Arnsberg: UNICEF AG Sauerland sucht neue Unterkunft

Zwei Jahre lang war die UNICEF AG Sauerland in den Räumen der ehemaligen Hauptschule Dinschede untergebracht: Für Christine Peters, Ingrid Tölle und Ingrid Halbe (von links) heißt es jetzt aber schon wieder: „Umziehen!“.

Zwei Jahre lang war die UNICEF AG Sauerland in den Räumen der ehemaligen Hauptschule Dinschede untergebracht: Für Christine Peters, Ingrid Tölle und Ingrid Halbe (von links) heißt es jetzt aber schon wieder: „Umziehen!“.

Foto: Frank Albrecht

Arnsberg.  Weil der Raum im ehemaligen Oeventroper Hauptschulgebäude von der Grundschule genutzt werden muss, sucht UNICEF dringend neue Räume.

Gefühlt ist es für die Vorsitzende der UNICEF-Arbeitsgruppe Sauerland, Ingrid Halbe, und ihr Team noch gar nicht so lange her: Erst im Jahr 2017 waren die Mitglieder der ehrenamtlich tätigen Organisation nach einer Odyssee in ihre einst neuen Räume umgezogen.

Der damalige Bürgermeister Hans-Josef Vogel hatte es unterstützt, dass ein alter Klassenraum in der ehemaligen Hauptschule Dinschede zum neuen Büro und Lager der AG wird, und dafür eigens etwas aufgerüstet wurde.

Jetzt muss UNICEF die Suche nach neuen Räumen wieder aufnehmen

Doch seit einigen Tagen haben Ingrid Halbe und ihr Team jetzt traurige Gewissheit: Die Suche nach neuen Räumen muss wieder aufgenommen werden. „Es gab einen Anruf, in dem uns erklärt wurde, dass wir umgehend die Büro-Fläche in diesem Gebäude räumen sollen“, sagt Halbe.

Angesichts der Sanierungsdiskussionen um die Klassenräume in der Grundschule Dinschede direkt nebenan werde jetzt auch dieser Raum in dem ehemaligen Hauptschulgebäude wieder für schulische Zwecke genutzt.

UNICEF: „Wir müssen jetzt nach vorne blicken und hoffen dabei auf Unterstützung“

Die UNICEF-AG vermutet, dass es schnell gehen muss, und die Räume in der ehemaligen Hauptschule schon zu Beginn des neuen Schuljahrs von der Grundschule verwendet werden sollen.

Eine traurige Entscheidung, für die UNICEF jedoch auch Verständnis aufbringen kann. „Wir müssen jetzt nach vorne blicken und hoffen dabei auf Unterstützung“, so Halbe.

Es wird Platz für Büroarbeit und auch zum Lagern von Material gesucht

Die derzeit acht Mitglieder der AG Sauerland sowie die drei Nachwuchsaktivisten aus dem Juniorteam hatten sich gut eingelebt.

Jetzt gelte es aber für die UNICEF-Arbeitsgruppe, schnell ein geeignetes Ausweichquartier in der Stadt zu finden.

„Wir brauchen Platz für unserer Büroarbeit und vor allem Raum zum Lagern von Material für unsere Arbeit“, erklären Ingrid Tölle und Christine Peters von der AG in Arnsberg.

Derzeit haben die Frauen der UNICEF schon begonnen, die Schränke leer zu räumen und zahlreiche Umzugskartons besorgt.

UNICEF hofft auf erneute Unterstützung

Nur leider weiß noch niemand, wohin der Umzug gehen soll.

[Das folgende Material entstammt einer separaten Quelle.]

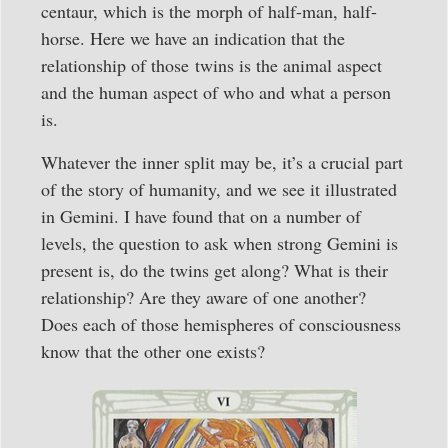
centaur, which is the morph of half-man, half-
horse. Here we have an indication that the
relationship of those twins is the animal aspect
and the human aspect of who and what a person
is.
Whatever the inner split may be, it’s a crucial part
of the story of humanity, and we see it illustrated
in Gemini. I have found that on a number of
levels, the question to ask when strong Gemini is
present is, do the twins get along? What is their
relationship? Are they aware of one another?
Does each of those hemispheres of consciousness
know that the other one exists?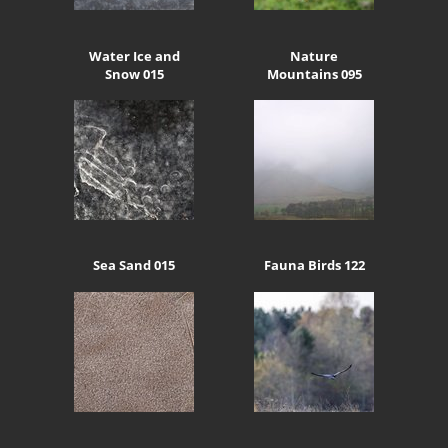
Water Ice and
Nature
Snow 015
Mountains 095
Sea Sand 015
Fauna Birds 122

Seitens der Arbeitsgruppe gibt man sich aber flexibel: So könne das Büro ruhig kleiner ausfallen, und mit 20 Quadratmetern wäre man schon ausreichend bedient.

Die Lagerfläche für Info- und Kampagnenmaterial der AG sollte aber nicht zu klein bemessen sein. Infostände und Sonnenschirm brauchten ja schließlich ihren Platz. „Seit vielen Jahren sind wir immer wieder gut bei der Suche nach Räumen unterstützt worden“, erinnert sich Ingrid Halbe.

Die nächsten Aktionen der Arbeitsgruppe werden schon vorbereitet

Und für die Büro- und Lagerflächen bei der RWE in Arnsberg oder Sundern sowie bei der Stadt habe man noch nie Miete zahlen müssen. Ob das so bleiben kann, da sind sich die Aktiven nicht sicher. Die UNICEF hofft aber darauf, dass es nicht so lange dauern mag – die nächsten Aktionen stehen schon in der Vorbereitung.

Beim Tag der Vereine in Sundern vertreten

Am Sonntag, 8. September, will man sich beim Stadtfest in Sundern am „Tag der Vereine“ beteiligen. Knapp zwei Wochen später steht am 20. September der Weltkindertag an, der von der AG Sauerland immer wieder mit Informationen und Aktionen gestaltet worden ist.

Über brauchbare Vorschläge aller Art in Sachen neuer Unterkunft freut sich die UNICEF AG Sauerland.